This is from the Mercatus Center’s Veronique de Rugy:
We are told that austerity in Europe has failed. The elections in France and Greece, for instance, are supposedly evidence of people’s opposition to severe cuts in spending. However, the growing anti-austerity backlash against Europe ignores one fundamental point: If there is austerity in Europe, in most cases it hasn’t taken the form of massive spending cuts.
Following years of large spending expansion, Spain, the United Kingdom, France, and Greece—countries widely cited for adopting austerity measures—haven’t significantly reduced spending since “austerity” supposedly started in 2008.

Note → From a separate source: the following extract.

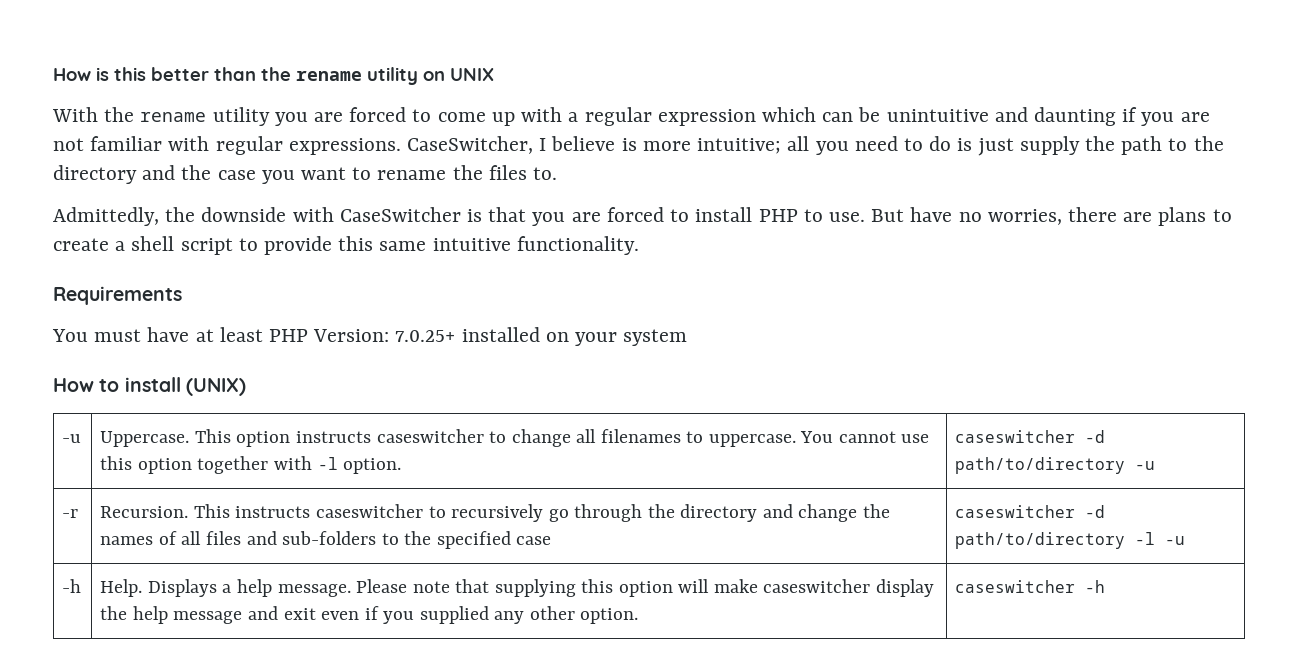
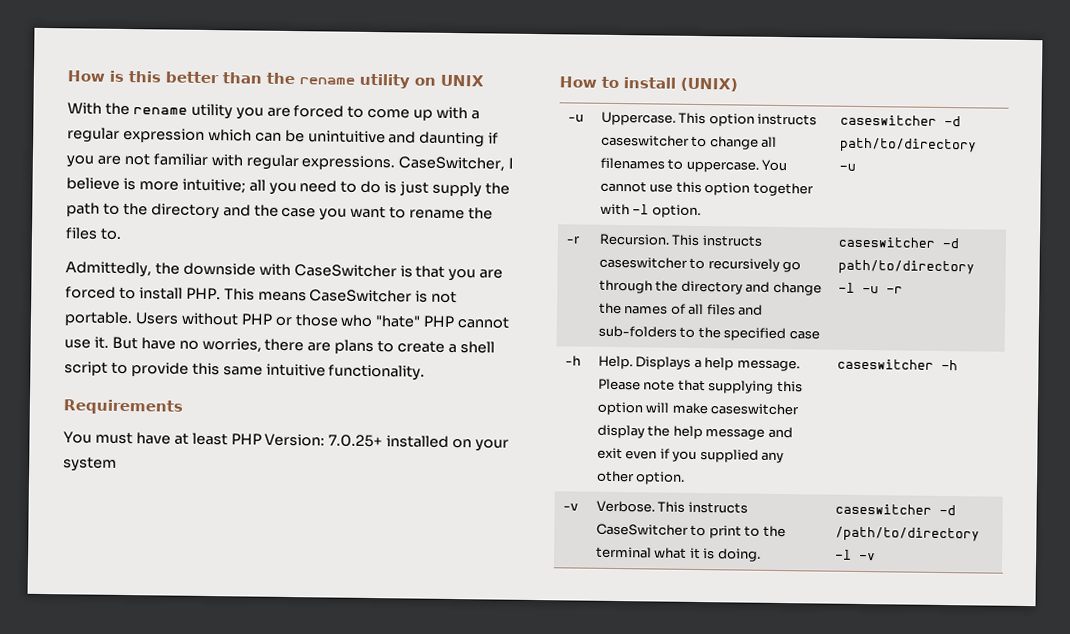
[758,209,865,222] PHP to use. -> [185,287,458,304] [64,311,511,329] [64,336,109,349] PHP. This means CaseSwitcher is not portable. Users without PHP or those who "hate" PHP cannot use it.
(1186, 540) none -> [885,286,903,294] -r
(1106, 586) none -> [562,503,578,511] [595,500,748,514] [595,523,786,539] [595,546,761,562] [834,503,956,516] [834,526,980,543] [834,549,876,561] // -v | Verbose. This instructs CaseSwitcher to print to the terminal what it is doing. | caseswitcher -d /path/to/directory -l -v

First, France and the U.K. have not cut spending. Second, when spending was actually reduced—between 2009-2011 in Greece, Italy, and Spain—the cuts were relatively small compared to the size of their bloated European budgets. While Italy reduced spending between 2009-2010, it also increased spending in the following year by an amount larger than the previous reduction. Most importantly, meaningful structural reforms were seldom implemented. Whenever cuts took place, they were always overwhelmed with large counterproductive tax increases.
This so-called balanced approach—some spending cuts for large tax increases—has been proven to be a recipe for disaster by economists. It fails to stabilize the debt, and it is more likely to cause economic contractions.